**THE TASK:**
One exact copy of the listing, minus the images, is the required answer.

(SOURCE DATA)

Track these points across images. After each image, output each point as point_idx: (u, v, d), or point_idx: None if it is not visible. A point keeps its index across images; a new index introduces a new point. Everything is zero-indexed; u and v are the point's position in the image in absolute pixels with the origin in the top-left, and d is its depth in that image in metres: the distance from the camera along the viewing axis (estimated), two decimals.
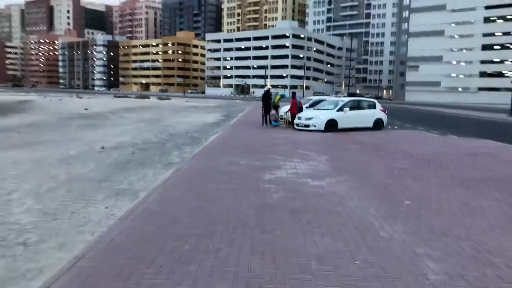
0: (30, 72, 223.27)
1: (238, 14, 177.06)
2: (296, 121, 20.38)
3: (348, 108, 19.86)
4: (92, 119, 23.54)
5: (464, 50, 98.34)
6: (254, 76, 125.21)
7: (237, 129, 19.67)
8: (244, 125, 20.43)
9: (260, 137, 16.10)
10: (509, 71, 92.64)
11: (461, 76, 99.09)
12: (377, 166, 10.08)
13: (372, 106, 21.19)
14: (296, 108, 21.30)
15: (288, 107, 23.16)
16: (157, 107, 41.24)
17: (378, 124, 20.72)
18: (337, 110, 19.77)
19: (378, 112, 20.97)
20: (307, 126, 19.57)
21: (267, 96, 21.59)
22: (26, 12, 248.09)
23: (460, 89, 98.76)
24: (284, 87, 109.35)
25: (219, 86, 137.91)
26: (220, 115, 32.00)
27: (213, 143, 14.01)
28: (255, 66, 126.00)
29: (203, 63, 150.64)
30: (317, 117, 19.54)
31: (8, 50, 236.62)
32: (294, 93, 23.13)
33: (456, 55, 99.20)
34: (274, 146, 13.49)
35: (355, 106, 20.65)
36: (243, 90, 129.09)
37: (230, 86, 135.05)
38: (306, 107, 23.31)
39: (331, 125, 19.37)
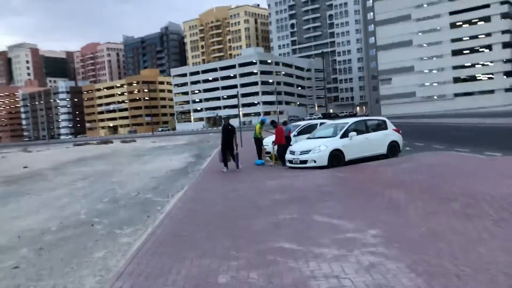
0: None
1: (202, 47, 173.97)
2: (288, 156, 15.24)
3: (354, 133, 14.87)
4: (18, 184, 17.86)
5: (434, 58, 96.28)
6: (225, 107, 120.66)
7: (210, 178, 14.36)
8: (220, 170, 15.07)
9: (244, 191, 10.84)
10: (482, 74, 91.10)
11: (435, 84, 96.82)
12: (496, 245, 5.00)
13: (382, 126, 16.28)
14: (284, 138, 16.20)
15: (271, 137, 17.99)
16: (116, 153, 35.61)
17: (393, 148, 15.80)
18: (341, 137, 14.74)
19: (391, 133, 16.07)
20: (304, 162, 14.46)
21: (227, 130, 15.73)
22: None
23: (435, 97, 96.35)
24: (257, 114, 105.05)
25: (190, 121, 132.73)
26: (189, 155, 26.69)
27: (173, 215, 8.69)
28: (225, 97, 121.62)
29: (171, 99, 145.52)
30: (316, 148, 14.46)
31: None
32: (274, 122, 17.62)
33: (427, 64, 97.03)
34: (271, 210, 8.29)
35: (362, 128, 15.69)
36: (215, 122, 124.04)
37: (201, 119, 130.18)
38: (294, 135, 18.29)
39: (336, 158, 14.36)
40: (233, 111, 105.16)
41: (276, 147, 16.63)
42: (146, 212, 9.50)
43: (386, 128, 16.13)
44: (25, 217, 10.32)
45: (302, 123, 21.75)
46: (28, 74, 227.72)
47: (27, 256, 6.76)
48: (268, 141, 17.92)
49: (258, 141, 17.60)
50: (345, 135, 14.77)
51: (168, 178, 15.70)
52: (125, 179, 16.54)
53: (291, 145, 16.12)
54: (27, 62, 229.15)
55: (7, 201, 13.08)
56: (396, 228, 6.37)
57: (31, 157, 39.89)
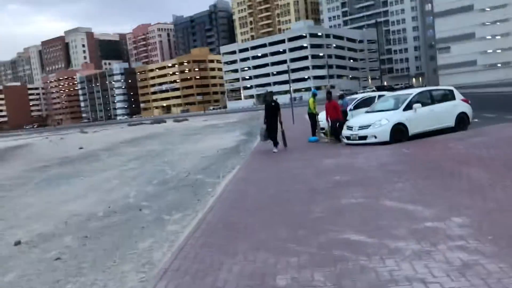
0: (54, 111, 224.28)
1: (251, 23, 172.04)
2: (345, 132, 14.16)
3: (419, 104, 13.52)
4: (72, 165, 17.97)
5: (498, 23, 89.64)
6: (275, 83, 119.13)
7: (262, 156, 13.59)
8: (270, 149, 14.24)
9: (299, 171, 9.98)
10: None
11: (499, 51, 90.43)
12: None
13: (449, 96, 14.74)
14: (339, 113, 15.08)
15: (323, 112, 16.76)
16: (169, 132, 35.71)
17: (462, 121, 14.29)
18: (404, 109, 13.45)
19: (459, 104, 14.53)
20: (363, 138, 13.34)
21: (271, 106, 14.32)
22: (43, 52, 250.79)
23: (499, 65, 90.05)
24: (308, 89, 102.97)
25: (240, 98, 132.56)
26: (240, 133, 26.08)
27: (224, 199, 8.01)
28: (274, 72, 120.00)
29: (221, 77, 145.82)
30: (376, 123, 13.27)
31: (31, 92, 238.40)
32: (329, 93, 16.19)
33: (490, 29, 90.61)
34: (331, 193, 7.40)
35: (427, 100, 14.24)
36: (265, 99, 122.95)
37: (251, 96, 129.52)
38: (350, 110, 17.04)
39: (399, 132, 13.11)
40: (283, 87, 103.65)
41: (330, 123, 15.56)
42: (196, 195, 8.89)
43: (453, 98, 14.61)
44: (74, 200, 10.06)
45: (358, 96, 20.35)
46: (84, 57, 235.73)
47: (70, 246, 6.32)
48: (323, 117, 16.79)
49: (313, 117, 16.55)
50: (408, 107, 13.46)
51: (219, 157, 15.11)
52: (176, 159, 16.16)
53: (347, 120, 15.02)
54: (83, 46, 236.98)
55: (59, 183, 13.00)
56: (485, 215, 5.32)
57: (87, 138, 40.94)
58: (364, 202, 6.50)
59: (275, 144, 14.08)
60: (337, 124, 15.03)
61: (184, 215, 7.27)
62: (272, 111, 14.19)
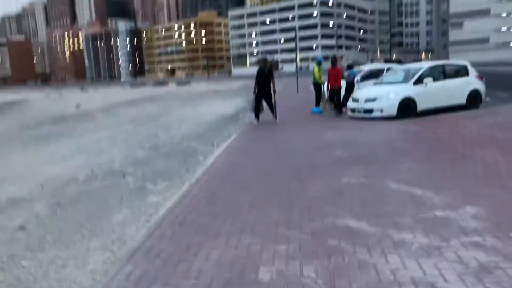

(End SOURCE DATA)

**OUTPUT FOR THIS EXERCISE:**
Track these points across images. After each image, output each point as point_idx: (u, v, d), or point_idx: None if it is not visible. A point keeps its index across images; a new index introduces a new point. Everything is zero-indexed; u and v are the point's position in the image in absolute pixels with the origin in the top-left, and d is its depth in that image in metres: the distance from the camera along the viewing axis (estimated), two decimals.
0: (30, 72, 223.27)
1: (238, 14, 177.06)
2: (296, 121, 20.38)
3: (348, 108, 19.86)
4: (92, 119, 23.54)
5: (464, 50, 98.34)
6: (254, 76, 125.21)
7: (237, 129, 19.67)
8: (244, 125, 20.43)
9: (260, 137, 16.10)
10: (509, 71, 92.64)
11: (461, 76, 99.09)
12: (377, 166, 10.08)
13: (372, 106, 21.19)
14: (296, 108, 21.30)
15: (288, 107, 23.16)
16: (157, 107, 41.24)
17: (378, 124, 20.72)
18: (337, 110, 19.77)
19: (378, 112, 20.97)
20: (307, 126, 19.57)
21: (267, 96, 21.59)
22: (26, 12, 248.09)
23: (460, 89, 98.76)
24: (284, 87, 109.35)
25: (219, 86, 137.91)
26: (220, 115, 32.00)
27: (213, 143, 14.01)
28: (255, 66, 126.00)
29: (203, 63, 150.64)
30: (317, 117, 19.54)
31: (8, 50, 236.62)
32: (294, 93, 23.13)
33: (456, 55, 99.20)
34: (274, 146, 13.49)
35: (355, 106, 20.65)
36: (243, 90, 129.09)
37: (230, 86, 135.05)
38: (306, 107, 23.31)
39: (331, 125, 19.37)
0: None
1: (202, 47, 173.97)
2: (288, 156, 15.24)
3: (354, 133, 14.87)
4: (18, 184, 17.86)
5: (434, 58, 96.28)
6: (225, 107, 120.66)
7: (210, 178, 14.36)
8: (220, 170, 15.07)
9: (244, 191, 10.84)
10: (482, 74, 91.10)
11: (435, 84, 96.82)
12: (496, 245, 5.00)
13: (382, 126, 16.28)
14: (284, 138, 16.20)
15: (271, 137, 17.99)
16: (116, 153, 35.61)
17: (393, 148, 15.80)
18: (341, 137, 14.74)
19: (391, 133, 16.07)
20: (304, 162, 14.46)
21: (227, 130, 15.73)
22: None
23: (435, 97, 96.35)
24: (257, 114, 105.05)
25: (190, 121, 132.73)
26: (189, 155, 26.69)
27: (173, 215, 8.69)
28: (225, 97, 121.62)
29: (171, 99, 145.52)
30: (316, 148, 14.46)
31: None
32: (274, 122, 17.62)
33: (427, 64, 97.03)
34: (271, 210, 8.29)
35: (362, 128, 15.69)
36: (215, 122, 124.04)
37: (201, 119, 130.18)
38: (294, 135, 18.29)
39: (336, 158, 14.36)
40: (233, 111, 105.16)
41: (276, 147, 16.63)
42: (146, 212, 9.50)
43: (386, 128, 16.13)
44: (25, 217, 10.32)
45: (302, 123, 21.75)
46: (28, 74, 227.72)
47: (27, 256, 6.76)
48: (268, 141, 17.92)
49: (258, 141, 17.60)
50: (345, 135, 14.77)
51: (168, 178, 15.70)
52: (125, 179, 16.54)
53: (291, 145, 16.12)
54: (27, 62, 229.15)
55: (7, 201, 13.08)
56: (396, 228, 6.37)
57: (31, 157, 39.89)
0: (54, 111, 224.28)
1: (251, 23, 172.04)
2: (345, 132, 14.16)
3: (419, 104, 13.52)
4: (72, 165, 17.97)
5: (498, 23, 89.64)
6: (275, 83, 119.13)
7: (262, 156, 13.59)
8: (270, 149, 14.24)
9: (299, 171, 9.98)
10: None
11: (499, 51, 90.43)
12: None
13: (449, 96, 14.74)
14: (339, 113, 15.08)
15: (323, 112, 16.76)
16: (169, 132, 35.71)
17: (462, 121, 14.29)
18: (404, 109, 13.45)
19: (459, 104, 14.53)
20: (363, 138, 13.34)
21: (271, 106, 14.32)
22: (43, 52, 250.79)
23: (499, 65, 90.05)
24: (308, 89, 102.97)
25: (240, 98, 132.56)
26: (240, 133, 26.08)
27: (224, 199, 8.01)
28: (274, 72, 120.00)
29: (221, 77, 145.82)
30: (376, 123, 13.27)
31: (31, 92, 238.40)
32: (329, 93, 16.19)
33: (490, 29, 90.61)
34: (331, 193, 7.40)
35: (427, 100, 14.24)
36: (265, 99, 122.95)
37: (251, 96, 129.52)
38: (350, 110, 17.04)
39: (399, 132, 13.11)
40: (283, 87, 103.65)
41: (330, 123, 15.56)
42: (196, 195, 8.89)
43: (453, 98, 14.61)
44: (74, 200, 10.06)
45: (358, 96, 20.35)
46: (84, 57, 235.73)
47: (70, 246, 6.32)
48: (323, 117, 16.79)
49: (313, 117, 16.55)
50: (408, 107, 13.46)
51: (219, 157, 15.11)
52: (176, 159, 16.16)
53: (347, 120, 15.02)
54: (83, 46, 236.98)
55: (59, 183, 13.00)
56: (485, 215, 5.32)
57: (87, 138, 40.94)
58: (364, 202, 6.50)
59: (275, 144, 14.08)
60: (337, 124, 15.03)
61: (184, 215, 7.27)
62: (272, 111, 14.19)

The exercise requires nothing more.